Canoo: Is There An Eleventh Hour EV Salvo?
Summary:
- Canoo ended its fiscal 2023 second quarter with cash and equivalents of $5 million.
- This was set against cash outflows from operations of $62.3 million and guidance for at least $70 million in capital expenditure through its third and fourth quarters.
- The company has raised more funds but currently has a cash runway of around two quarters left.
What exactly is going on with Canoo (NASDAQ:GOEV)? The EV upstart has been rallying from recent 52-week lows on the back of its fiscal 2023 second-quarter earnings, which saw the announcement of a large customer agreement with a Fortune 100 company. This was as the pre-revenue company ended the quarter with a cash and equivalents position of $5 million. The earnings also came against the backdrop of the collapse of Proterra. The electric bus company became the latest EV company to file for bankruptcy in a slowly expanding list that includes Lordstown Motors and Electric Last Mile Solutions. Canoo faces the same backdrop of a collapsed stock price and a dearth of liquidity against ambitious plans to bring thousands of units up to production. I previously covered Canoo in June.
Why do I remain bearish on Canoo? Cash burn. The company recorded cash outflows from operations of $62.3 million for its second quarter. Critically, the company’s current market cap of $320 million will be increasingly insufficient to support the type of dilution required to expand its cash runway. Further, capital expenditure during the second quarter stood at $15.5 million, down from $37 million in the year-ago comp but with the company guiding for capital expenditure of $70 million to $100 million through the third and fourth quarters of 2023. Canoo’s shareholders need to be aware that whilst market appetite for riskier companies could be set to improve were the Fed to pause any further rate hikes, the company still needs to raise at least $300 million through the next four quarters to meet both operational cash outflows and capital expenditure.
Where Is The Cash Coming From?
Canoo was able to raise $53.2 million from the issuance of convertible debentures to Yorkville, with a further $3 million raised from an August pipe. Had these been completed during the second quarter, then the company would have seen its liquidity position at $61.2 million as of the end. However, this is not nearly enough funds for more than two quarters of operations, and Canoo will find itself requiring further external capital to remain a going concern. Any such transaction is required just after the end of summer and is set against a total debt balance as of the end of its second quarter came in at $96.8 million.

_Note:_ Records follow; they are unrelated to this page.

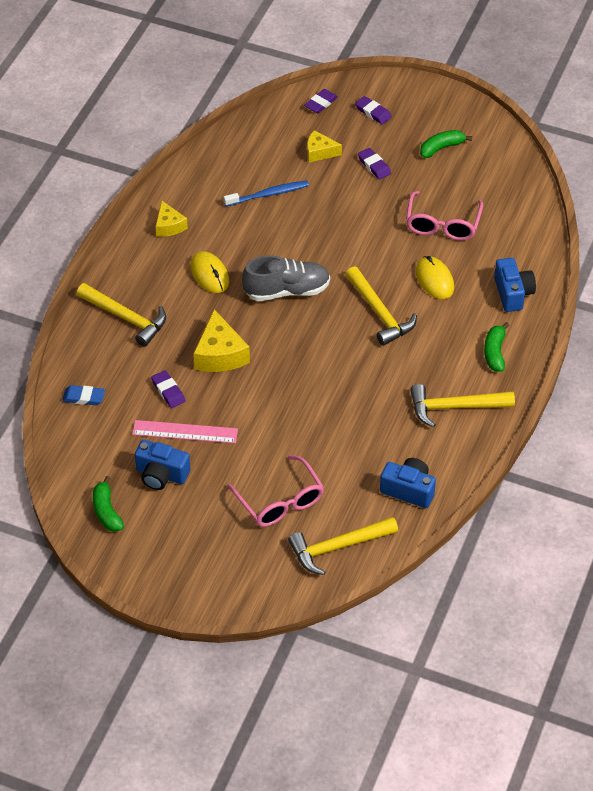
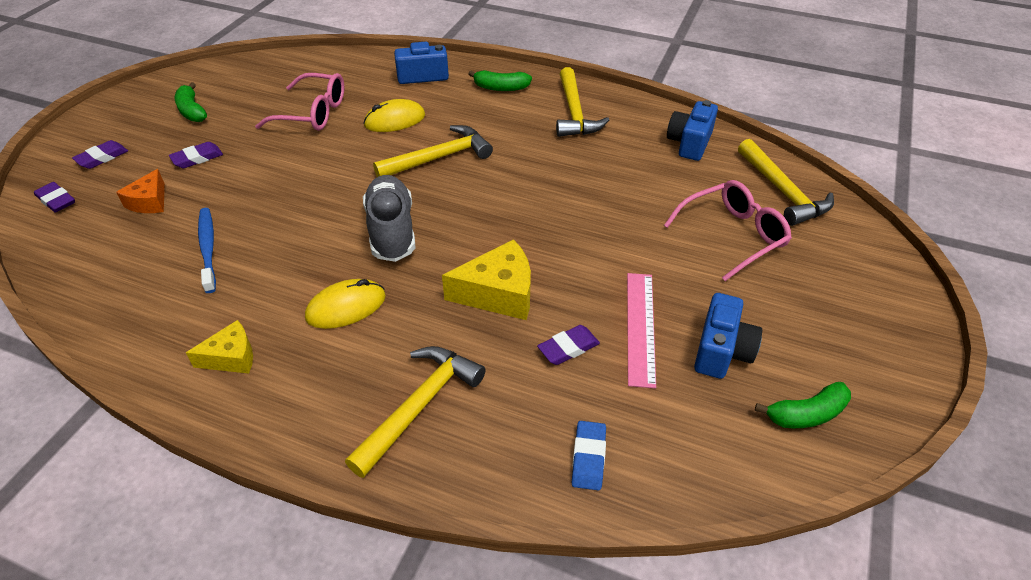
camera: 90 degrees left, 5 degrees down
yellow cheese [307,130,342,162] -> orange cheese [116,169,165,213]

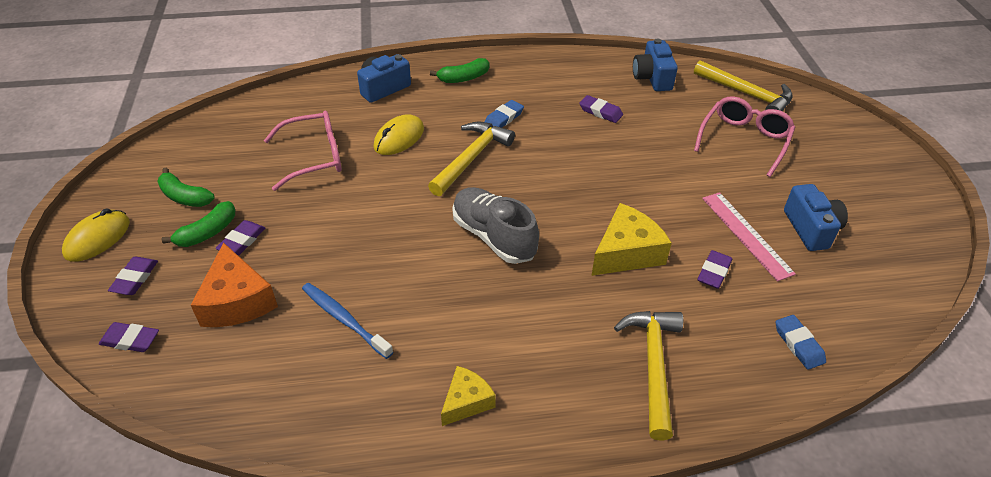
camera: 30 degrees left, 0 degrees up
orange cheese [116,169,165,213] -> orange cheese [191,242,278,327], size x1.61
yellow mouse [305,279,386,329] -> yellow mouse moved to [62,209,130,262]
yellow hammer [556,67,609,137] -> none
green banana [755,382,851,428] -> green banana moved to [162,201,235,247]
none -> blue eraser [485,100,524,128]
none -> purple eraser [579,95,623,123]

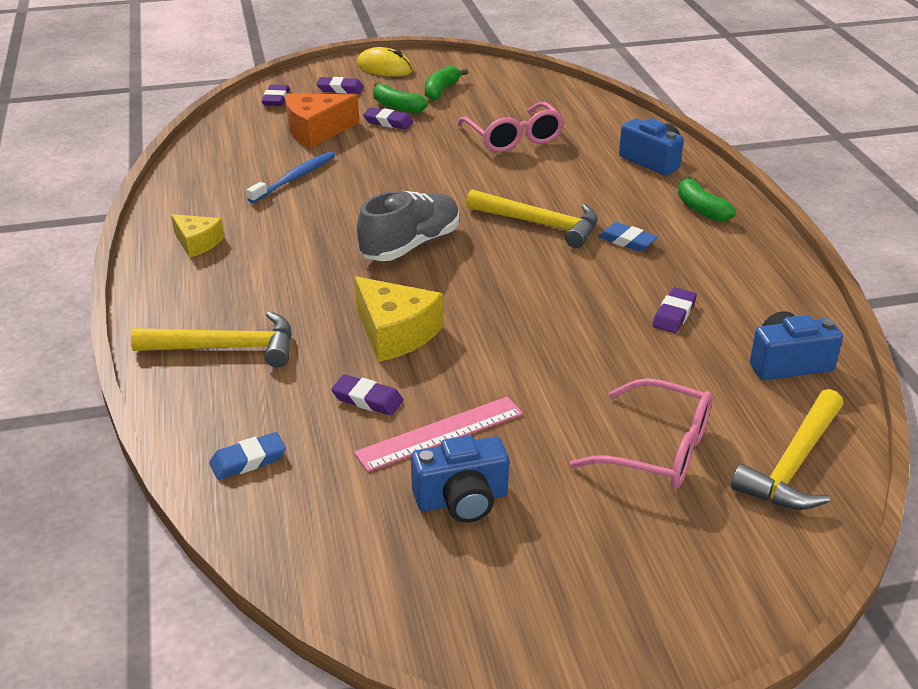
camera: 85 degrees right, 10 degrees down
yellow mouse [374,114,424,155] -> none

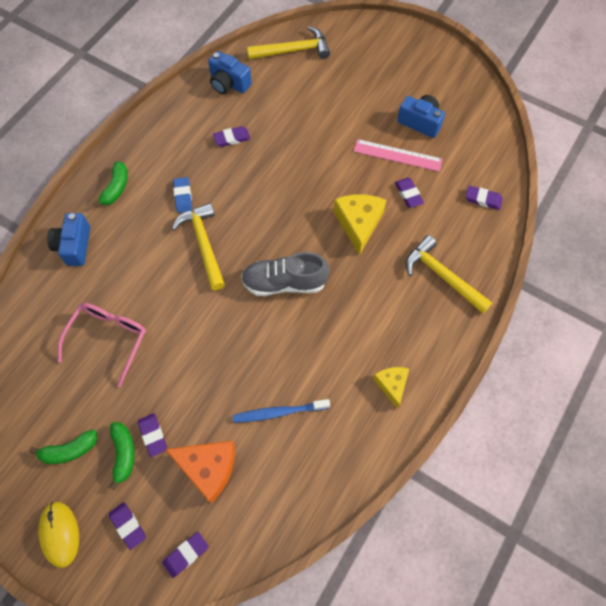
camera: 135 degrees left, 30 degrees up
blue eraser [209,432,286,480] -> purple eraser [466,186,503,210]
pink glasses [569,378,713,488] -> none

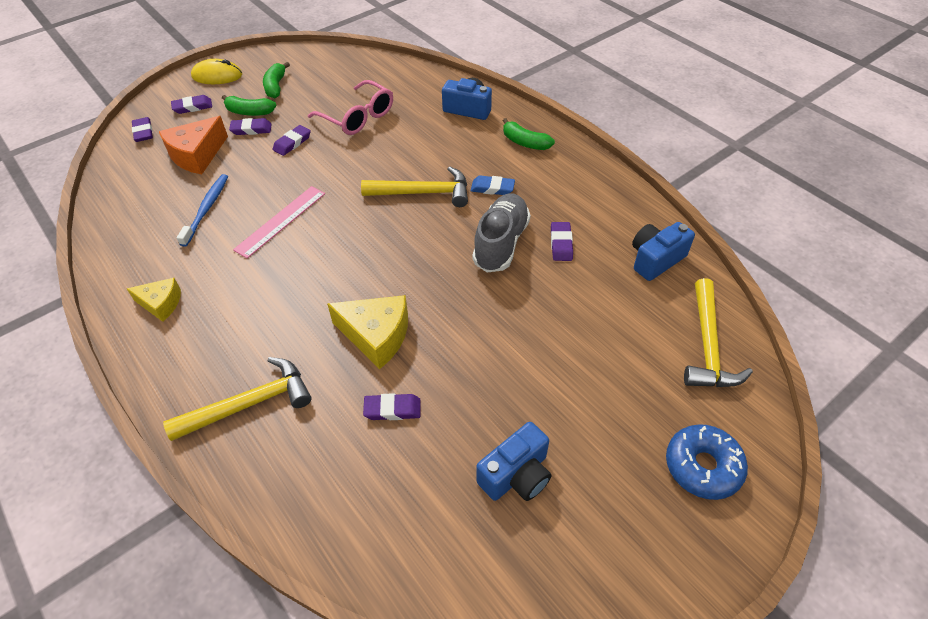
camera: 110 degrees right, 15 degrees down
grey shoe [241,252,330,296] -> grey shoe moved to [472,193,530,273]
pink ruler [354,139,443,172] -> pink ruler moved to [233,186,325,259]
purple eraser [466,186,503,210] -> purple eraser moved to [273,125,311,156]
none -> blue donut [666,424,748,500]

Bulls would be right to flag that Canoo has been making some strides in rightsizing its operational footprint, with a monthly cash outflow for the second quarter that was roughly 38% lower than its average cash flow per month in the year-ago period. Cash used in operations for the first half of 2023 was $129.5 million, down from $237.6 million from a year ago. To be clear, Canoo does not currently have sufficient cash to bring its EVs to market in sufficient volumes and over the time frame required for any production ramp to filter through to positive gross margins and eventually positive cash flows. The company management seemed optimistic during the second quarter earnings call about the prospect of raising more funds and flagged that they should generate positive free cash flows once they hit a 40,000-vehicle per year production run rate by the end of 2024.
The Electric Car Ramp And The Future Of Driving
The electric car revolution is real with sales of 809,000 units in the US in 2022, around 5.7% of total cars sold. EV sales are currently on track to surpass one million units in 2023 with this set to ramp every year on the back of government subsidies and increasing awareness of the incompatibility of internal combustion engine vehicles with a world looking to manage anthropogenic climate change. The all-EV future is coming as more states including California institute hard dates for the total phase-out of new ICE vehicle sales. This positive macro backdrop combined with a possible dovish Fed pivot if the headline CPI print in the coming months was to reach the Fed’s 2% target would reignite the risk-off trade and push the commons up. For bears, this represents one of the greatest risks and would also set the backdrop for Canoo to raise more funds by selling shares.
Canoo expects an adjusted EBITDA loss of $120 million to $140 million through its third and fourth quarters, even as it moves production capacity at its Oklahoma City production facility to a 20,000 unit per year run rate. The cash flow position remains the core factor for shareholders to be focused on. Canoo has ambitious plans, but will be unable to translate this to revenue without a material fundraising event to expand out a cash runway that currently stands at around two quarters at best. Hence, the company’s near-term future is likely to be defined by a constant flirting with Chapter 11. This would be even as demand for EVs reaches record highs. Bears, who form the 12.6% short interest, would be right to flag that the company also runs the risk of being delisted from the Nasdaq on the back of a stock price that has fallen below minimum listing requirements. It’s hard to see what the bullish case is here, with a constant dearth of liquidity, heavy cash burn, and dilutive external fundraiser set to be the defining features of Canoo’s future.